Analyse technique : Surmonter les 3 défauts majeurs du dos crawlé

Le dos crawlé est une nage naturelle qui suit la ligne du corps contrairement à la brasse et au papillon. Elle n’est cependant pas la plus populaire chez les nageurs et demande un peu de pratique avant de bien la maîtriser. La natation étant un sport de traction par les bras plutôt que de propulsion par les jambes, la maîtrise technique est le seul vecteur de progression réelle. Pour progresser, il est essentiel d'identifier les défauts récurrents qui freinent l'avancement et créent des résistances inutiles.

Le déséquilibre horizontal et le naufrage des jambes

En dos crawlé, le risque majeur est d’avoir les jambes qui s’enfoncent au fond du bassin et de ne plus être en position horizontale. Cette position est pourtant fondamentale pour réduire la résistance à l’avancement et ne pas se blesser au niveau du dos. La position horizontale n’est pas naturelle ; elle se trouve en la cherchant par un gainage qui consiste à étirer le corps au maximum, de la pointe des doigts à la pointe des orteils. Le nageur doit chercher à se grandir, comme s'il voulait se faufiler dans un tuyau.

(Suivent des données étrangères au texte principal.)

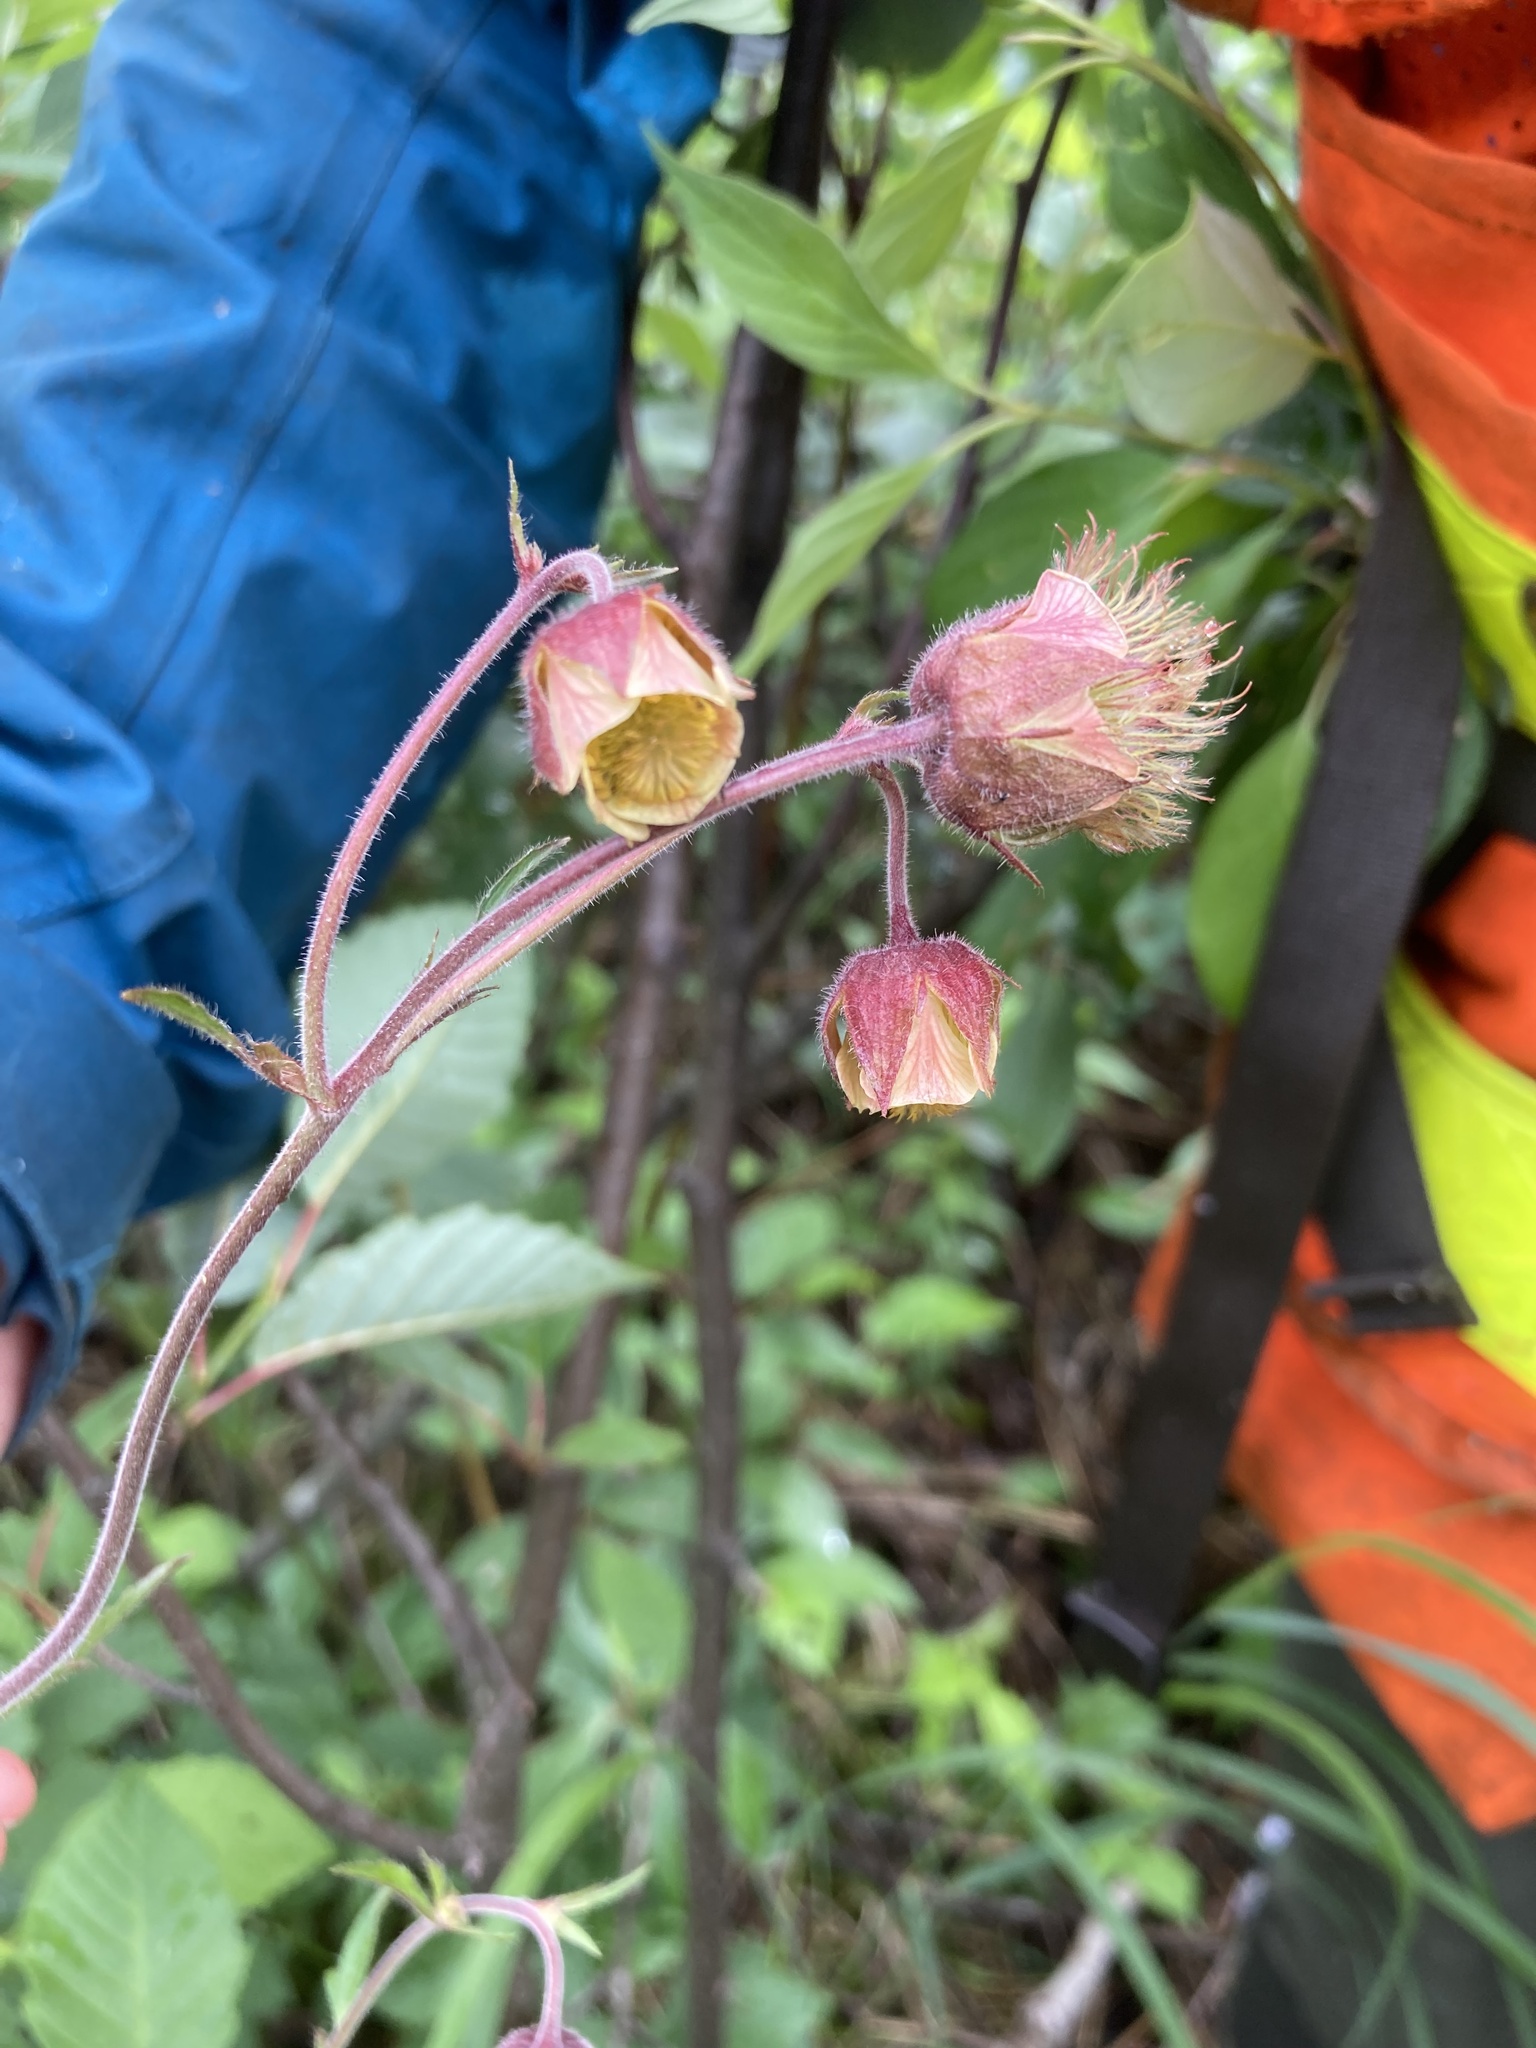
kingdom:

L'un des défauts les plus fréquents est la flexion des hanches trop importante, souvent due à un mouvement de type pédalage. Pour garder vos jambes le plus proche de la surface, essayez de maintenir votre nombril à la surface de l’eau. Gardez bien également votre tête dans l’alignement de votre colonne. De nombreux nageurs ont le défaut d'un dos oblique avec une tête souvent fléchie et un regard dirigé vers les pieds, ce qui entraîne automatiquement un enfoncement du bassin. L'utilisation du battement de jambes doit avant tout servir à l'équilibration et à l'horizontalisation pour compenser le roulis.

L'absence de roulis et les erreurs de retour aérien

Le roulis est absolument nécessaire en dos pour diminuer les résistances de l’épaule qui sort de l’eau et pour permettre au bras opposé une recherche d’appui profonde, dans l’axe du corps. Une sortie de la main avec un corps trop à plat, sans roulis, génère une masse d’eau au-dessus de l’épaule qui freine considérablement le dossiste. Grâce au roulis, l’épaule doit sortir en premier, suivie du pouce.

La configuration anatomique de l’épaule ne permet pas un appui dans l’axe et sous le corps sans cette rotation latérale. On observe souvent des nageurs qui « moulinent » bras tendus sans utiliser leurs épaules. Le retour aérien doit être conduit par l’épaule au départ, puis par la main. Une erreur classique consiste à faire entrer la main à plat sur la face dorsale. La main devrait au contraire rentrer par le petit doigt, bras tendu, dans l’axe du corps, après une rotation interne du bras effectuée durant le retour aérien. Un retour mal conduit, sans roulis, ne favorise jamais une bonne entrée de la main dans l’axe et en profondeur.